Dua film garapan Andhy Lopes bersama Seribu Benteng Production yakni “Cahaya untuk Nur” sukses menyabet Juara 1 kategori Fiksi, sementara “Pekandeana Ana-ana Maelu” meraih Juara 2 kategori Dokumenter.
Ajang bergengsi tersebut diikuti 83 peserta dari 34 provinsi dan menjadi bagian dari rangkaian acara “The Wonder of Harmony” bertema “Merajut Cahaya Islam: Keberagaman, Cinta, dan Harapan”.

Acara yang bertepatan dengan peringatan Hari Pahlawan Nasional itu dibuka langsung oleh Menteri Agama RI, Nasaruddin Umar, serta dihadiri oleh Ketua Komisi Penyiaran Indonesia (KPI) Ubaidillah, Direktur Kekayaan Intelektual BRIN Muhammad Abdul Khaliq, dan sejumlah tokoh perfilman nasional.
Dalam sambutannya, Menteri Agama Nasaruddin Umar menyampaikan apresiasi tinggi terhadap karya para sineas muda yang dinilai mampu menjadikan film sebagai media dakwah yang segar dan inspiratif.

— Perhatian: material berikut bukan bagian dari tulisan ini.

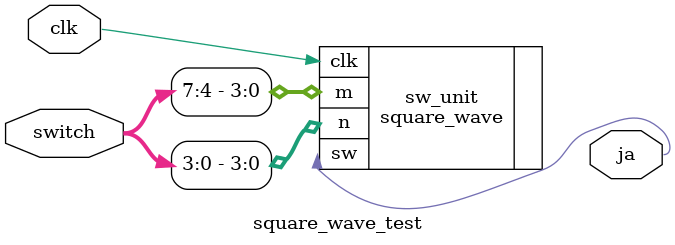
<source format=v>
`timescale 1ns / 1ps
module square_wave_test(
    input wire clk,
    input wire [7:0] switch,
	 output wire ja //square wave output pin
    );

   square_wave sw_unit
      (.clk(clk), .m(switch[7:4]), .n(switch[3:0]), .sw(ja));

  

endmodule

</source>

“Karya para sineas yang memukau ini menjadi pertanda bahwa generasi muda saat ini memiliki kecerdasan yang luar biasa. Mari kita jadikan film sebagai media dakwah di era generasi milenial dan Gen Z,” ujar Nasaruddin Umar.

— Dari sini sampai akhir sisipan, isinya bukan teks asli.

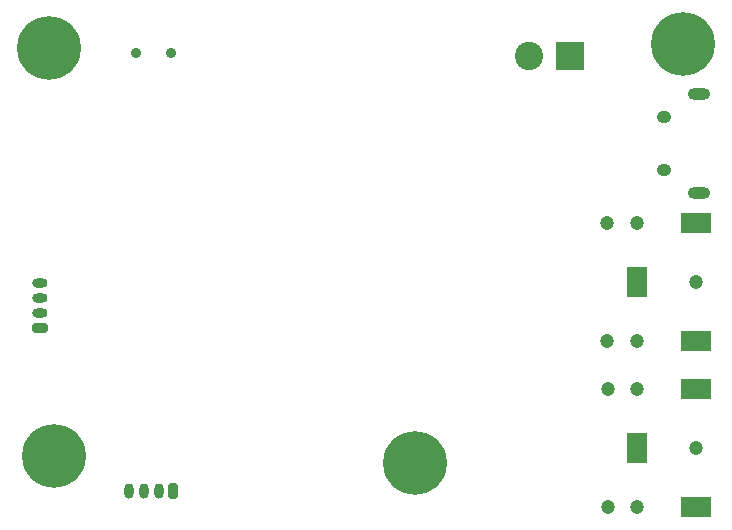
<source format=gbr>
%TF.GenerationSoftware,KiCad,Pcbnew,(5.99.0-11177-g6c67dfa032)*%
%TF.CreationDate,2021-08-02T03:39:22-04:00*%
%TF.ProjectId,STM32+Codec,53544d33-322b-4436-9f64-65632e6b6963,1.0*%
%TF.SameCoordinates,Original*%
%TF.FileFunction,Soldermask,Bot*%
%TF.FilePolarity,Negative*%
%FSLAX46Y46*%
G04 Gerber Fmt 4.6, Leading zero omitted, Abs format (unit mm)*
G04 Created by KiCad (PCBNEW (5.99.0-11177-g6c67dfa032)) date 2021-08-02 03:39:22*
%MOMM*%
%LPD*%
G01*
G04 APERTURE LIST*
G04 Aperture macros list*
%AMRoundRect*
0 Rectangle with rounded corners*
0 $1 Rounding radius*
0 $2 $3 $4 $5 $6 $7 $8 $9 X,Y pos of 4 corners*
0 Add a 4 corners polygon primitive as box body*
4,1,4,$2,$3,$4,$5,$6,$7,$8,$9,$2,$3,0*
0 Add four circle primitives for the rounded corners*
1,1,$1+$1,$2,$3*
1,1,$1+$1,$4,$5*
1,1,$1+$1,$6,$7*
1,1,$1+$1,$8,$9*
0 Add four rect primitives between the rounded corners*
20,1,$1+$1,$2,$3,$4,$5,0*
20,1,$1+$1,$4,$5,$6,$7,0*
20,1,$1+$1,$6,$7,$8,$9,0*
20,1,$1+$1,$8,$9,$2,$3,0*%
G04 Aperture macros list end*
%ADD10C,0.800000*%
%ADD11C,5.400000*%
%ADD12C,1.200000*%
%ADD13R,1.800000X2.500000*%
%ADD14R,2.500000X1.800000*%
%ADD15R,2.400000X2.400000*%
%ADD16C,2.400000*%
%ADD17RoundRect,0.200000X0.450000X-0.200000X0.450000X0.200000X-0.450000X0.200000X-0.450000X-0.200000X0*%
%ADD18O,1.300000X0.800000*%
%ADD19RoundRect,0.200000X0.200000X0.450000X-0.200000X0.450000X-0.200000X-0.450000X0.200000X-0.450000X0*%
%ADD20O,0.800000X1.300000*%
%ADD21C,0.900000*%
%ADD22O,1.900000X1.000000*%
%ADD23O,1.250000X1.050000*%
G04 APERTURE END LIST*
D10*
%TO.C,H4*%
X111540891Y-52485891D03*
X108677109Y-49622109D03*
X110109000Y-49029000D03*
X110109000Y-53079000D03*
X108084000Y-51054000D03*
X112134000Y-51054000D03*
X108677109Y-52485891D03*
D11*
X110109000Y-51054000D03*
D10*
X111540891Y-49622109D03*
%TD*%
D12*
%TO.C,Mic*%
X159842200Y-65891400D03*
X157342200Y-65891400D03*
X157342200Y-75891400D03*
X164842200Y-70891400D03*
X159842200Y-75891400D03*
D13*
X159842200Y-70891400D03*
D14*
X164842200Y-75891400D03*
X164842200Y-65891400D03*
%TD*%
D15*
%TO.C,+12V*%
X154226200Y-51779400D03*
D16*
X150726200Y-51779400D03*
%TD*%
D17*
%TO.C,I2C*%
X109347000Y-74757600D03*
D18*
X109347000Y-73507600D03*
X109347000Y-72257600D03*
X109347000Y-71007600D03*
%TD*%
D19*
%TO.C,UART*%
X120604600Y-88595200D03*
D20*
X119354600Y-88595200D03*
X118104600Y-88595200D03*
X116854600Y-88595200D03*
%TD*%
D12*
%TO.C,Speaker*%
X157379600Y-79912200D03*
X159879600Y-89912200D03*
X157379600Y-89912200D03*
X159879600Y-79912200D03*
X164879600Y-84912200D03*
D13*
X159879600Y-84912200D03*
D14*
X164879600Y-89912200D03*
X164879600Y-79912200D03*
%TD*%
D21*
%TO.C,BOOT*%
X117422800Y-51478400D03*
X120422800Y-51478400D03*
%TD*%
D22*
%TO.C,USB*%
X165128800Y-54981600D03*
D23*
X162128800Y-56931600D03*
X162128800Y-61381600D03*
D22*
X165128800Y-63331600D03*
%TD*%
D11*
%TO.C,H3*%
X163779200Y-50749200D03*
D10*
X161754200Y-50749200D03*
X163779200Y-48724200D03*
X165804200Y-50749200D03*
X165211091Y-49317309D03*
X162347309Y-52181091D03*
X163779200Y-52774200D03*
X165211091Y-52181091D03*
X162347309Y-49317309D03*
%TD*%
%TO.C,H1*%
X112489600Y-85598000D03*
X110464600Y-83573000D03*
X111896491Y-84166109D03*
X109032709Y-84166109D03*
D11*
X110464600Y-85598000D03*
D10*
X108439600Y-85598000D03*
X111896491Y-87029891D03*
X110464600Y-87623000D03*
X109032709Y-87029891D03*
%TD*%
%TO.C,H2*%
X143071200Y-86233000D03*
X142478091Y-87664891D03*
X141046200Y-84208000D03*
X139614309Y-84801109D03*
X139614309Y-87664891D03*
X141046200Y-88258000D03*
D11*
X141046200Y-86233000D03*
D10*
X142478091Y-84801109D03*
X139021200Y-86233000D03*
%TD*%
M02*

</source>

Sementara itu, Ketua Panitia sekaligus Dirjen Bimbingan Masyarakat Islam, Prof. Abu Rokhmad, menegaskan bahwa kompetisi ini tidak hanya mencari pemenang, tetapi juga menumbuhkan semangat toleransi dan optimisme di tengah keberagaman.

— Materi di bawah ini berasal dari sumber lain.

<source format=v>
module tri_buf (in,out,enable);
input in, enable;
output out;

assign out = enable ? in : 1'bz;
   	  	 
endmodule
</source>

“Melalui kegiatan ini, kita merayakan Hari Toleransi Nasional yang jatuh pada 16 November mendatang. Lewat film, para sineas menyebarkan nilai-nilai islami dan menjadi media yang memberi pencerahan bagi masyarakat,” jelasnya.
Kepala Bidang Penerangan Agama Islam Kanwil Kemenag Sultra, Jamaludin turut menyampaikan rasa bangga atas capaian dua film asal Sultra tersebut. Jamaluddin sendiri menyaksikan langsung acara penganugerahan tersebut dengan dua nama sineas Sultra yang keluar sebagai pemenang.

“Kami dari Kanwil Kemenag Sultra memberikan apresiasi yang sangat tinggi kepada para pemenang. Kompetisi ini diikuti peserta dari seluruh Indonesia, dan dua film dari Sultra berhasil menembus jajaran juara. Semoga prestasi ini memotivasi sineas muda lainnya agar prestasi serupa terus berlanjut,” ujarnya.
Momen Haru Arie Kriting Peluk Sutradara Asal Sultra Andhy Lopes
Di tengah suasana bahagia malam penganugerahan, muncul momen haru ketika komika nasional Arie Kriting yang juga putra asli Sultra, hadir langsung memberi selamat kepada sahabat sekaligus sesama seniman, Andhy Lopes. Begitu nama Andhy diumumkan sebagai pemenang, Arie berdiri dan memeluknya di tengah tepuk tangan penonton.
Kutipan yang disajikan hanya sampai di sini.